'Valley Girl' Talk Is, Like, Totally Spreading Among Young Dudes
Valley girl-style "uptalk" is, like, totally on the rise, y’know?
According to a recent study of Southern California college students, an increasing number of young men are adopting the lilting rise at the end of sentences that’s more typically associated with young women, with "Valley girl" referring to the San Fernando Valley of Los Angeles and environs. University of California San Diego linguist Amanda Ritchart will present her findings at the annual meeting of the Acoustical Society of America, held this week in San Francisco.
"We believe that uptalk is becoming more prevalent and systematic in its use for the younger generations in Southern California," Ritchart said in a statement.
Ritchart and her colleagues recorded the speech of about 24 native Southern Californians -- half men, half women -- while they read directions from a map or described what happened in a clip from a TV show. Both men and women tended to raise the pitch of their voice at the ends of sentences (what linguists more formally refer to as a “high rising terminal,” or HRT).
"We found use of uptalk in all of our speakers, despite their diverse backgrounds, socioeconomic status, ethnicity, bilingualism and gender,” Ritchart said.
The team’s research also highlights the innate understanding that natives in the land of the Valley Girls have of "uptalk."
"Our study busts the stereotype associated with uptalk that those who speak uptalk actually ask questions instead of make statements,” Ritchart’s coauthor, Amalia Arvaniti, said in a statement. "Native Southern California speakers know the difference based on the exact location of the rise start, and the extent to which pitch changes in the rise."
But while uptalk is commonly associated with Southern California, its true origins may be slightly more global.
In the 1990s, commentators in the U.K. blamed the rise of uptalk among English teenagers on that most insidious of forces: Australian soap operas. And it turns out that a “high-rising intonation in statements” has been noticed by researchers Down Under since the mid-1960s. University of Western Australia linguist Penny Lee told the Guardian in 2001 that one of the earliest mentions of uptalk in the literature was in an interview in 1965, when it was marked as an aberration. Uptalk also appears in linguistic journals in Australia and New Zealand starting in the 1980s, according to Lee.
Furthermore, despite the popular portrayal of uptalk as the hallmark of an insecure ditz, the HRT has been on the rise in demographics aside from the mall-rat crowd for decades. Linguist Mark Liberman noted in 2005 that then-President George W. Bush was lilting the ends of his sentences more often than usual in speeches.
In fact, uptalk may actually be a way to assert oneself; the late British linguist David Brazil theorized that “rise tones” were a way for a person to “hold the floor” by pressuring listeners to respond to their voice.

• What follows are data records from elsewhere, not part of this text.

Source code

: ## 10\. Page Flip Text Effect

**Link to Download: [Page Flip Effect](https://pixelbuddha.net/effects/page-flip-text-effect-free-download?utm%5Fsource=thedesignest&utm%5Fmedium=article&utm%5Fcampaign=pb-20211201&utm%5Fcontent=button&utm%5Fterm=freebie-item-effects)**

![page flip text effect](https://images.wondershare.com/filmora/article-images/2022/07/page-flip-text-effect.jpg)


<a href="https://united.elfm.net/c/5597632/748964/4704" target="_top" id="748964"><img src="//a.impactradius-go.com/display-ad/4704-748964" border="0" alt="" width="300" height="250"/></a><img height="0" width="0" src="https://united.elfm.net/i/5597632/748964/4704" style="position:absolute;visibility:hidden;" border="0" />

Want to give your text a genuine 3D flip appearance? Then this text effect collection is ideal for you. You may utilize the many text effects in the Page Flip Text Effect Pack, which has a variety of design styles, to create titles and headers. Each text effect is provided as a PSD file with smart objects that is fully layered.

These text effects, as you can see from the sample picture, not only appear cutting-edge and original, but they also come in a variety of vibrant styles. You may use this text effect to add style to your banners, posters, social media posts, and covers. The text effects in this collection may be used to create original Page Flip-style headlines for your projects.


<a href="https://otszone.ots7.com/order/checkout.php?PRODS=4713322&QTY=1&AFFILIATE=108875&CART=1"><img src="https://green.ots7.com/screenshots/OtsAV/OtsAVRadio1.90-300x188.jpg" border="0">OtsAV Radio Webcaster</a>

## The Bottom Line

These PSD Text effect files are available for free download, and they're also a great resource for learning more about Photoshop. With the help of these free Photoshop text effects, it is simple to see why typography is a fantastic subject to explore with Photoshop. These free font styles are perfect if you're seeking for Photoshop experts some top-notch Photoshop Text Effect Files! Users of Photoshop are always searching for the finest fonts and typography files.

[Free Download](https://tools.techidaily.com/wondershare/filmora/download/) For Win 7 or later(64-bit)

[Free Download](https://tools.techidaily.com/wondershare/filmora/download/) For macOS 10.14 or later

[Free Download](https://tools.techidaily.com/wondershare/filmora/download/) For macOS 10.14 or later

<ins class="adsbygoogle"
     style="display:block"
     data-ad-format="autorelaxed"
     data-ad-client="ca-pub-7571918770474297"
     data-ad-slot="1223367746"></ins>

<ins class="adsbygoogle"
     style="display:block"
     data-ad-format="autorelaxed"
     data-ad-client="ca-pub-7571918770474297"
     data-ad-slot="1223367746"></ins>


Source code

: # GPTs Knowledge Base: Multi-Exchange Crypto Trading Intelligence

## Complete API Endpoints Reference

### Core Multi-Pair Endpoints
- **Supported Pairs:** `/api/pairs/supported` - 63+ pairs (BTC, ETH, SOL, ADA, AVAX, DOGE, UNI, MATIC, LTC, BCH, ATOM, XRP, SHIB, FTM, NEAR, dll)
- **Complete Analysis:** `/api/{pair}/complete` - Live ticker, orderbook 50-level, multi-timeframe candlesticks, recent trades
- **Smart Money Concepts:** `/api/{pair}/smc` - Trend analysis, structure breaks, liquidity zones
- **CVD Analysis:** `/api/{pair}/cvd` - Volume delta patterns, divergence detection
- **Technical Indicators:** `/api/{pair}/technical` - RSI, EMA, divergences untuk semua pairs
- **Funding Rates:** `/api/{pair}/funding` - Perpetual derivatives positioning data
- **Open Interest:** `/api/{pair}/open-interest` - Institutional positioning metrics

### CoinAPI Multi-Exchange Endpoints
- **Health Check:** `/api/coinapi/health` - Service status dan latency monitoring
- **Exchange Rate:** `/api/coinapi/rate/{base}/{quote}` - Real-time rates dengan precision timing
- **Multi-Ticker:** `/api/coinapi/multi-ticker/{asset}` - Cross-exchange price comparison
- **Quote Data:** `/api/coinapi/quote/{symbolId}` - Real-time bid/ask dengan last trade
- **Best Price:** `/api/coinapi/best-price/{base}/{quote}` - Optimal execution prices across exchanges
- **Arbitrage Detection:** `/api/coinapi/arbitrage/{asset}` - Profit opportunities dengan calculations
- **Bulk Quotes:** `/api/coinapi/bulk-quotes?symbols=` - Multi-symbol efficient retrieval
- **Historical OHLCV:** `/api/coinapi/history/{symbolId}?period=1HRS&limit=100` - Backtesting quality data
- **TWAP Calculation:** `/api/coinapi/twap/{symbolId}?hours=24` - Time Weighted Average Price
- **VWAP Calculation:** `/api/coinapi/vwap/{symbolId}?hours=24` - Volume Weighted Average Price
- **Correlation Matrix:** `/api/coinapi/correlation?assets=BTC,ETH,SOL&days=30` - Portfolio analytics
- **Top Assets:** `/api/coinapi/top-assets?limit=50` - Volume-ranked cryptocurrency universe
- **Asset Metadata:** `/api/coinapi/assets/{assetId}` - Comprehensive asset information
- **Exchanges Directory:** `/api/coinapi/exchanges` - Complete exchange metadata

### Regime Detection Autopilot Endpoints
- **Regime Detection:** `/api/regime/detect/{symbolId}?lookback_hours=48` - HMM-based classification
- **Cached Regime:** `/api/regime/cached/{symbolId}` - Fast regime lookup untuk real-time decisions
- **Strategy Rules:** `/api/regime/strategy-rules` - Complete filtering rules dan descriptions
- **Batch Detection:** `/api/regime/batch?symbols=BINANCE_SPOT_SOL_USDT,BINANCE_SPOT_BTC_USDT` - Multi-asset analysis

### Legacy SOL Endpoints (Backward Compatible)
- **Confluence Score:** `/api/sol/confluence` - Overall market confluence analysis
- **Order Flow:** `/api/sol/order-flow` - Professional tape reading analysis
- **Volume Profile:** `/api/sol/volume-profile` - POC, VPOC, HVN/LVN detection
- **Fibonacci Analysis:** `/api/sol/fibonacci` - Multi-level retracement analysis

A 2005 study from Hong Kong Polytechnic University researchers Winnie Cheng and Martin Warren found that in business meetings and conversations between academic advisors and advisees, the person in the higher position of power used “rise tones” much more often.
“So maybe the problem with ‘Valley Girls’ and other youth of the past couple of decades is really that they're, like, totally self-confident and socially aggressive?” Liberman wrote. “You know?”